It is rare for researchers to link such operations to specific entities. Citizen Lab said the campaign began in mid-2020 and traced the network to public relations firm Shenzhen Haimaiyunxiang Media Co., Ltd., also known as Haimai.
The company did not respond to a Reuters request for comment and a phone number listed on an archived version of its website was not reachable.
“As a principle, it is a typical bias and double standard to allege that the pro-China contents and reports are ‘disinformation’, and to call the anti-China ones ‘true information,'” a spokesperson for China’s embassy in Washington said in an emailed statement.
Citizen Lab said one of the websites in the campaign was Roma Journal, which looks every bit like a local Italian news outlet: headlines discuss the Italian prime minister’s political prospects, a hot air balloon festival in a northern province and a book launch.
But a “press releases” button at a corner of its homepage leads to a range of Chinese state media articles on topics such as China’s contribution to the global economic recovery and its push towards technological innovation.

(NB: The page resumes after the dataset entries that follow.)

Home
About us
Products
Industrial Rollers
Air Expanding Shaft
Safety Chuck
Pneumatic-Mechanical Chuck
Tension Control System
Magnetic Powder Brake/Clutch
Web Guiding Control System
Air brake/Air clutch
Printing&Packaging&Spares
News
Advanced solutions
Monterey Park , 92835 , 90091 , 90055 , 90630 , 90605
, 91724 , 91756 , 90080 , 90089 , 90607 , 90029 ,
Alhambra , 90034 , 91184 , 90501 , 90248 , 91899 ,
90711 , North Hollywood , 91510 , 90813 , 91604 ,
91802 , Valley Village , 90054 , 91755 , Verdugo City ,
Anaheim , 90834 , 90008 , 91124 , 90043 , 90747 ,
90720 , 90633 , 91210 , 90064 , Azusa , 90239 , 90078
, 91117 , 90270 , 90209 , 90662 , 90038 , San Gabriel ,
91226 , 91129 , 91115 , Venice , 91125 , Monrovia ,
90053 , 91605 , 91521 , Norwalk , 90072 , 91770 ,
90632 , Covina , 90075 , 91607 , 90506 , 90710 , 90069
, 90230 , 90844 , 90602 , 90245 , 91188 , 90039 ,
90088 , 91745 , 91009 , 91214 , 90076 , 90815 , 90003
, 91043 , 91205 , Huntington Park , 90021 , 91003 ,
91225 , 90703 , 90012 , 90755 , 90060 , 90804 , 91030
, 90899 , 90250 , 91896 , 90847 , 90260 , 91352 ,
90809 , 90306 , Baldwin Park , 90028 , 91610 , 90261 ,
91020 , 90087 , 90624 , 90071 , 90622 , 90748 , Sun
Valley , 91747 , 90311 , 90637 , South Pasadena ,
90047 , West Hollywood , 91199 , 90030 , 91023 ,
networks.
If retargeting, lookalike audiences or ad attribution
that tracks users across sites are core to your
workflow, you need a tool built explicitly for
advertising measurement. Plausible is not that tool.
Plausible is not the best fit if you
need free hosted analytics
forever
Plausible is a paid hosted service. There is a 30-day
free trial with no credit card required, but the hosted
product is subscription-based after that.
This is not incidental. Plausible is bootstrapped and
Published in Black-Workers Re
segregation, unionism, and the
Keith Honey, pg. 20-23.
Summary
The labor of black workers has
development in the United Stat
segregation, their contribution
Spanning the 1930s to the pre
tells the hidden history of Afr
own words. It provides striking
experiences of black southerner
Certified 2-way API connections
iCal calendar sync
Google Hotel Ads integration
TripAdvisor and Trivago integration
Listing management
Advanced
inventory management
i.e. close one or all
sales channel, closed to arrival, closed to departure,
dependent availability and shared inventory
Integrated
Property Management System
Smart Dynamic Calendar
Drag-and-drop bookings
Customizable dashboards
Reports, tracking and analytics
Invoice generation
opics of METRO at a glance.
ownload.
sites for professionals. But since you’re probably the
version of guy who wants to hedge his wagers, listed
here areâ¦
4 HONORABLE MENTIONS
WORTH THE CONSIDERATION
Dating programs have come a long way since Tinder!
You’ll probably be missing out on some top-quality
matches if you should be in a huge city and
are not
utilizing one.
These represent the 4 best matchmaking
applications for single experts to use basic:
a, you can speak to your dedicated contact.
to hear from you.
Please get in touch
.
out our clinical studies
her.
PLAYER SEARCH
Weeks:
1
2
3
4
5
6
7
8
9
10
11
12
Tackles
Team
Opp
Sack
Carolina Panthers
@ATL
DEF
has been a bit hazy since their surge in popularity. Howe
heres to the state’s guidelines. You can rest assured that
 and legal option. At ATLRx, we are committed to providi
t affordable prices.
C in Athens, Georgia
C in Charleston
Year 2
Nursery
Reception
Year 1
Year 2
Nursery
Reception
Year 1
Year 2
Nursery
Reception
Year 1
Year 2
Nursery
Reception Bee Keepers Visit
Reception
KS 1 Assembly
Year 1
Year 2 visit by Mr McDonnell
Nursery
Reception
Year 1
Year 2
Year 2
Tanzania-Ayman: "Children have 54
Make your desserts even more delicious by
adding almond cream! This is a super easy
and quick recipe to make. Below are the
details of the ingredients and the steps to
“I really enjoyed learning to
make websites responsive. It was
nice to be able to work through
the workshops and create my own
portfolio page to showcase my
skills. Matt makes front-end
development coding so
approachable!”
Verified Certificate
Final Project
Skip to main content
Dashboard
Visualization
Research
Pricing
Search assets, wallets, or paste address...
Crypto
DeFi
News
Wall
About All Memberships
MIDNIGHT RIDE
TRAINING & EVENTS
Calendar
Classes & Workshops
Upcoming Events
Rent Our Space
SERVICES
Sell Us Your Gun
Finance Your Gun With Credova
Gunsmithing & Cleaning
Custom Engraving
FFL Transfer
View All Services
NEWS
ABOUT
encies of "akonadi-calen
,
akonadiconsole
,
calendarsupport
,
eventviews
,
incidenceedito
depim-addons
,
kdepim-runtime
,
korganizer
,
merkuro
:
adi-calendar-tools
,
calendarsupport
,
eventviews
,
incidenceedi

Much of the content on the sites Citizen Lab found was sourced from a press releases service called Times Newswire, which analysts at cybersecurity firm Mandiant last year found to be at the center of a separate Chinese influence operation that targeted U.S. audiences.
While online influence campaigns are increasingly common as powerful people and governments around the world seek to manipulate public opinion, experts tracking such operations say China is one of the biggest sources of such drives alongside Russia and Iran.
Chinese influence operations have increased and expanded well beyond Asia, social media giant Meta said in a report in November, calling it “the most notable change in the threat landscape” since 2020.
Citizen Lab dug deeper into the network it found after a series of such websites popped up in South Korea and Italy.
South Korea’s National Cyber Security Center, or NCSC, – part of the country’s national intelligence agency – exposed 18 of the sites in a report in November, also linking the operation to Haimai. Roma Journal was not legally registered as a news outlet in Italy, the country’s Il Foglio newspaper reported.
It was not unusual the campaign was found to be low-engagement, said Dakota Cary, a China-focused consultant at cybersecurity firm SentinelOne.
“I think that’s really important, because they still think that it’s worthwhile to fund these campaigns,” he said. “And so I think, if anything, we should expect to see this continue.”